> **WORK TO COMPLETE**
Apart from the pictures, every part of the records below gets retyped exactly.

> **PROVIDED ENTRIES**
"""

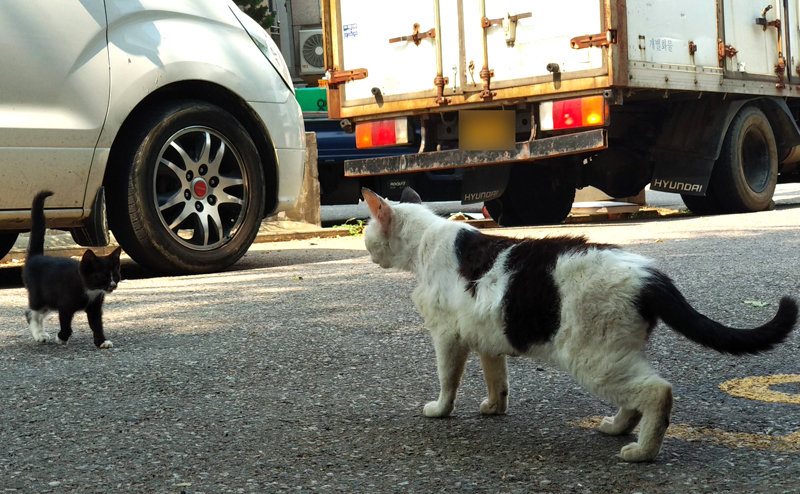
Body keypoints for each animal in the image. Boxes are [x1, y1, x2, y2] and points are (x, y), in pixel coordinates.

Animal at [23, 191, 122, 349]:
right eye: (103, 276)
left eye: (116, 275)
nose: (112, 285)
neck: (89, 290)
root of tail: (36, 256)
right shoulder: (65, 306)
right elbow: (66, 324)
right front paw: (61, 337)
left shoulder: (95, 307)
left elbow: (97, 324)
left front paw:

"""

> **WORKED SOLUTION**
Body keypoints for each animal in the image. Boxes are [x1, y1, x2, y2] and points are (x, y), in pixel coordinates.

Animal at [23, 191, 122, 349]:
right eye: (103, 276)
left eye: (116, 275)
nose: (112, 285)
neck: (89, 290)
root of tail: (36, 256)
right shoulder: (65, 306)
right elbow: (66, 324)
right front paw: (61, 337)
left shoulder: (95, 307)
left elbow: (97, 324)
left front paw:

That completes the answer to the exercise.